What you have to do: Make an exact reproduction of all the data.
(Records Opens)
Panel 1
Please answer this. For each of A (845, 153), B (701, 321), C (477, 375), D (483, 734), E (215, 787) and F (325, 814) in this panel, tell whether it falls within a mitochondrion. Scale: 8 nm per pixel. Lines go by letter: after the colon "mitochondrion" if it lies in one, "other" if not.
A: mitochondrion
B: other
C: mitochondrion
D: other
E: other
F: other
(Records Closes)
Your response:
Panel 1
Please answer this. For each of A (845, 153), B (701, 321), C (477, 375), D (483, 734), E (215, 787) and F (325, 814) in this panel, tell whether it falls within a mitochondrion. Scale: 8 nm per pixel. Lines go by letter: after the colon "mitochondrion" if it lies in one, "other" if not.
A: mitochondrion
B: other
C: mitochondrion
D: other
E: other
F: other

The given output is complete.